- WORK INSTRUCTION
Locate each row in the listing below that contains the word "line", and copy those rows out in full.

....

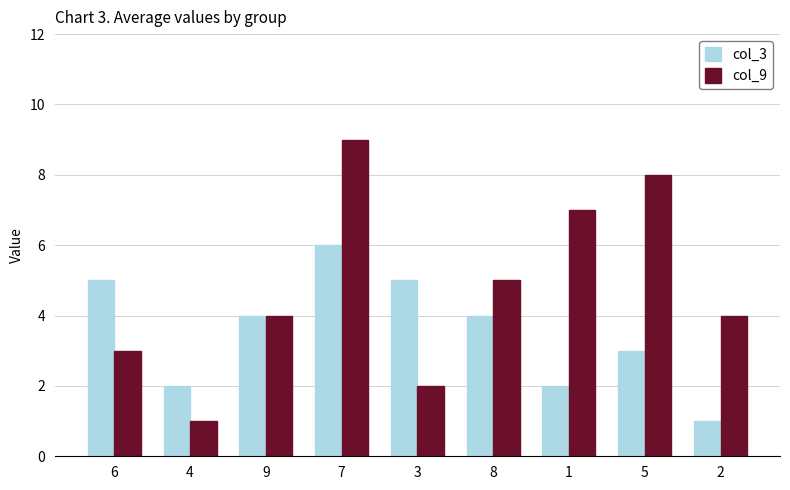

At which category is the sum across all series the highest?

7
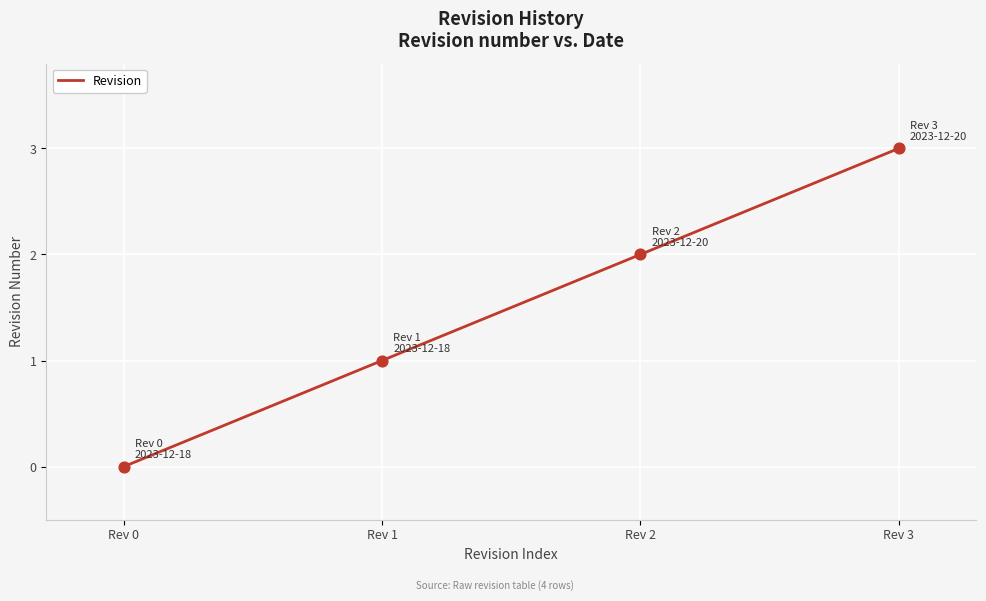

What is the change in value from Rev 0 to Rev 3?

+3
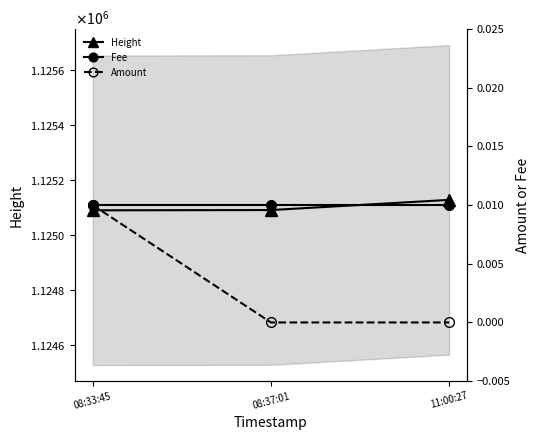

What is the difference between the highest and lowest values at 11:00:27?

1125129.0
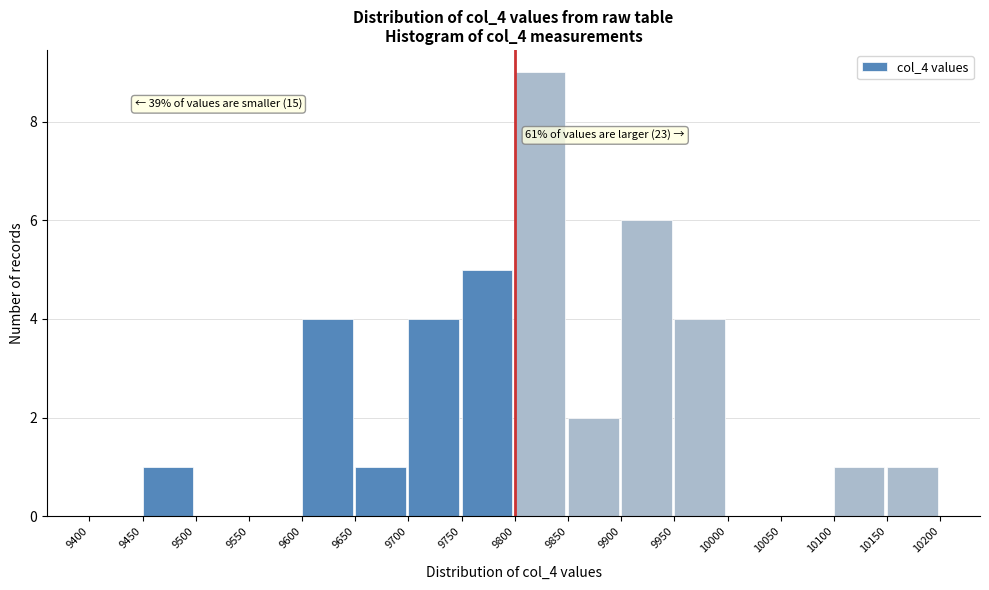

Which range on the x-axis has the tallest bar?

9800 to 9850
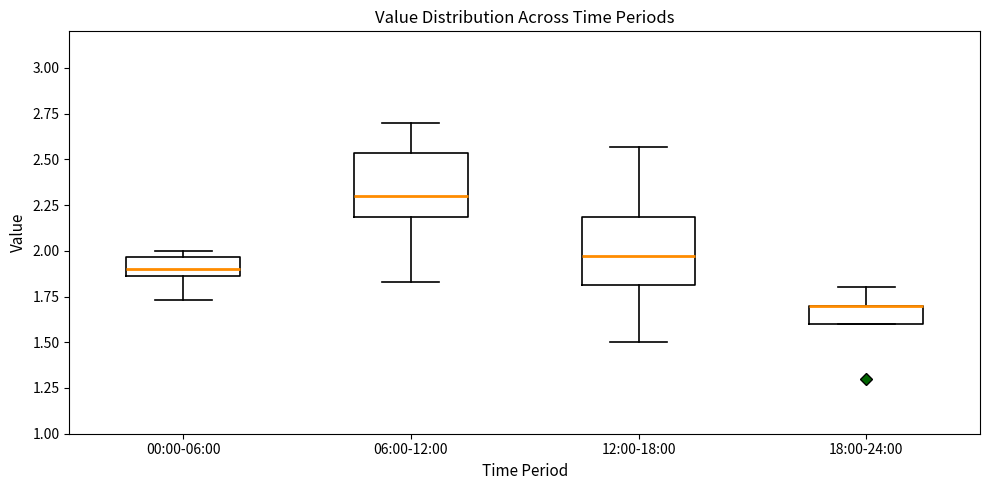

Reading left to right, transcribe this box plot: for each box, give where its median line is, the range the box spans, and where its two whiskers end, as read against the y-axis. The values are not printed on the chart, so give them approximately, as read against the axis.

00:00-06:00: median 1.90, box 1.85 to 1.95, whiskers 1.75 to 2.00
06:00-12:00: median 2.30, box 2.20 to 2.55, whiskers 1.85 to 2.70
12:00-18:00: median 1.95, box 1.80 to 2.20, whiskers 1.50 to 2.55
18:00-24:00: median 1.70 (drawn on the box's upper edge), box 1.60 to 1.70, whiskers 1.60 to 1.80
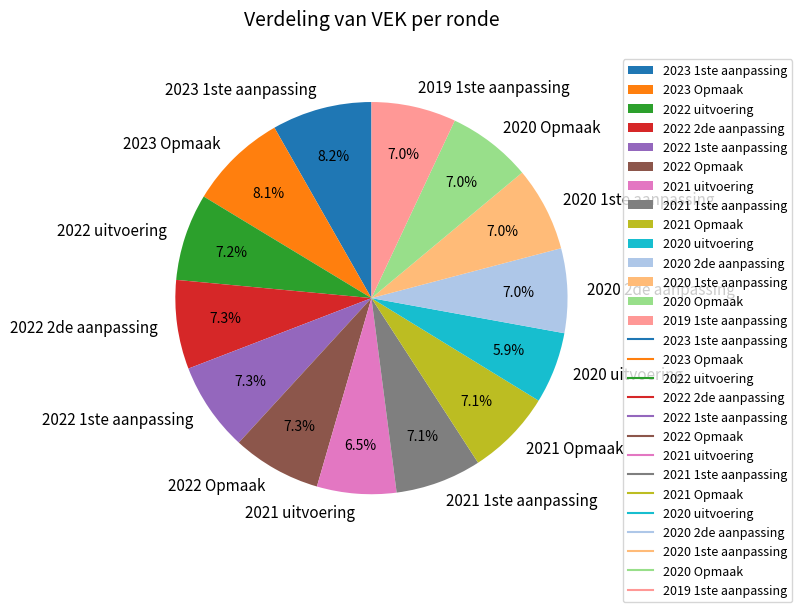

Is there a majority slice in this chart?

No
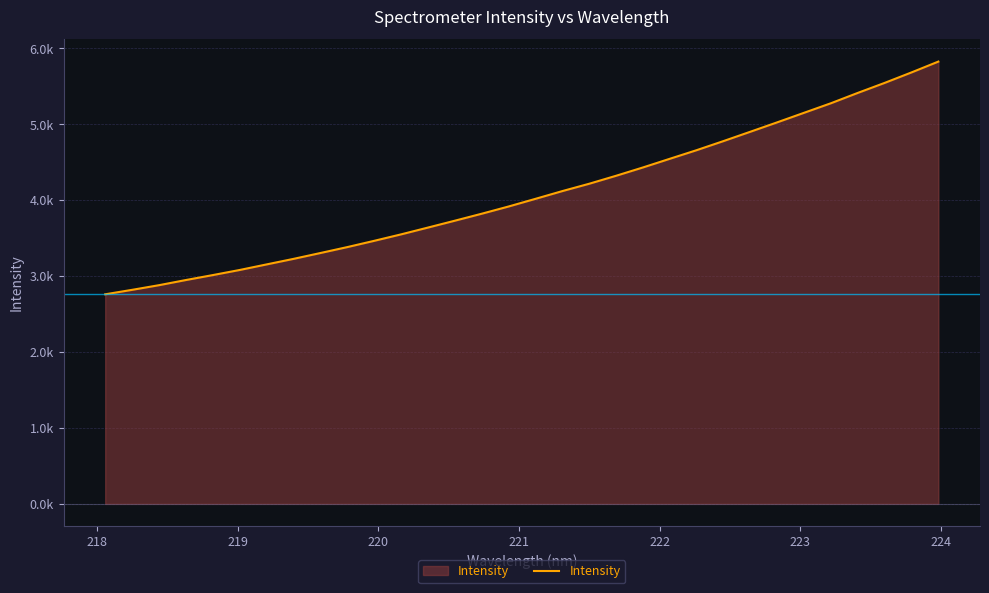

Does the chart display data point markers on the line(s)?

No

....

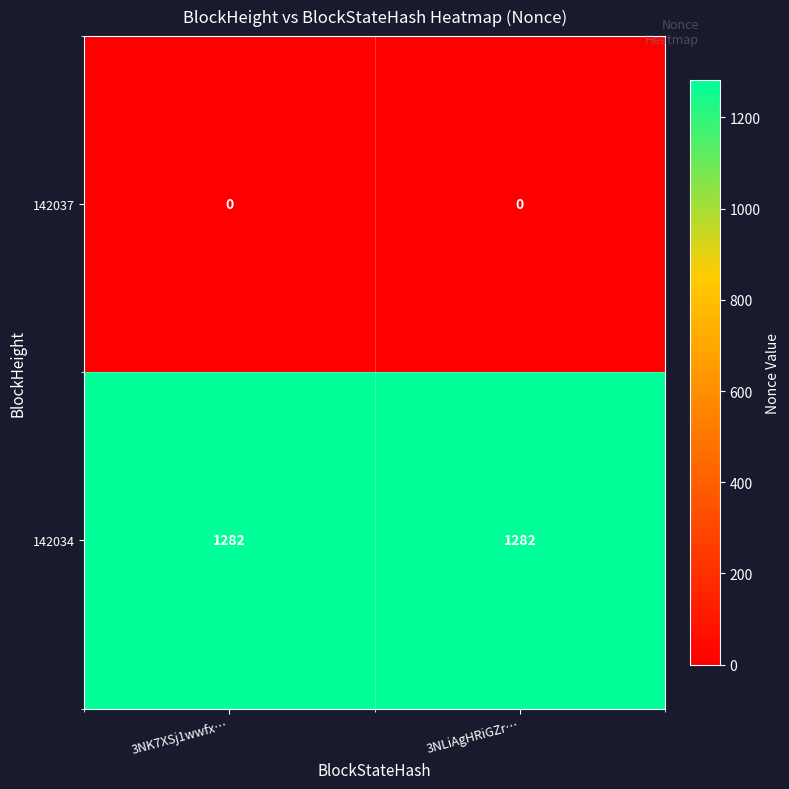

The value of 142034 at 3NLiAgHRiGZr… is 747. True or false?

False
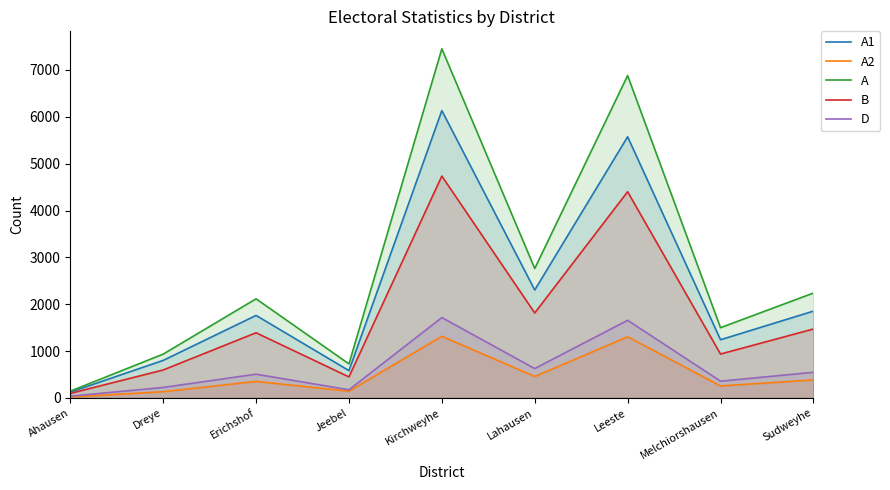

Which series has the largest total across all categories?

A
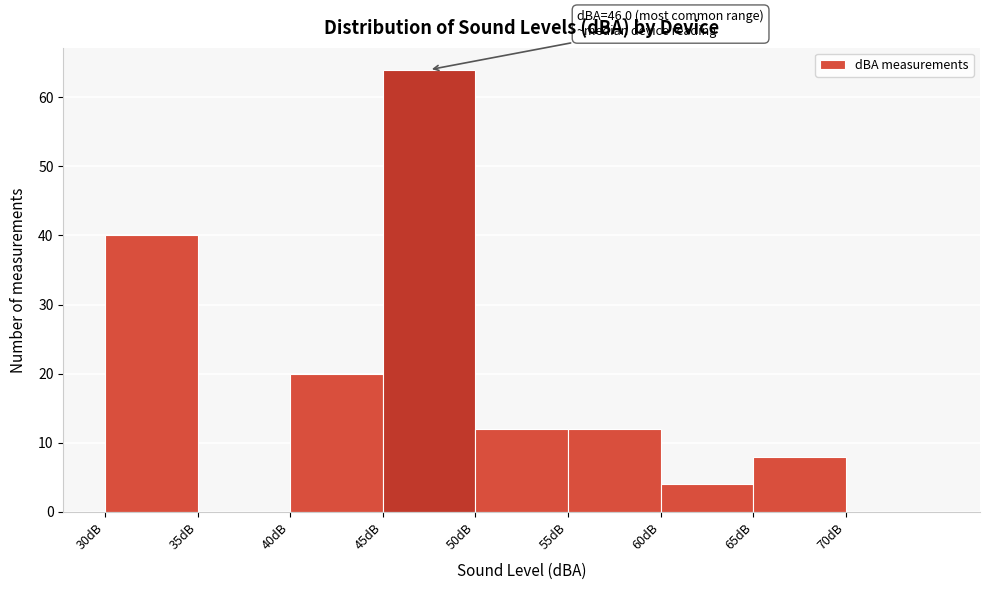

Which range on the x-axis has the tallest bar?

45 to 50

....

- SOLUTION TO THE PROBLEM
Reading left to right, transcribe this box plot: for each box, give where its median line is, the range the box spans, and where its two whiskers end, as read against the y-axis. The values are not printed on the chart, so give them approximately, as read against the axis.
Does the chart display data point markers on the line(s)?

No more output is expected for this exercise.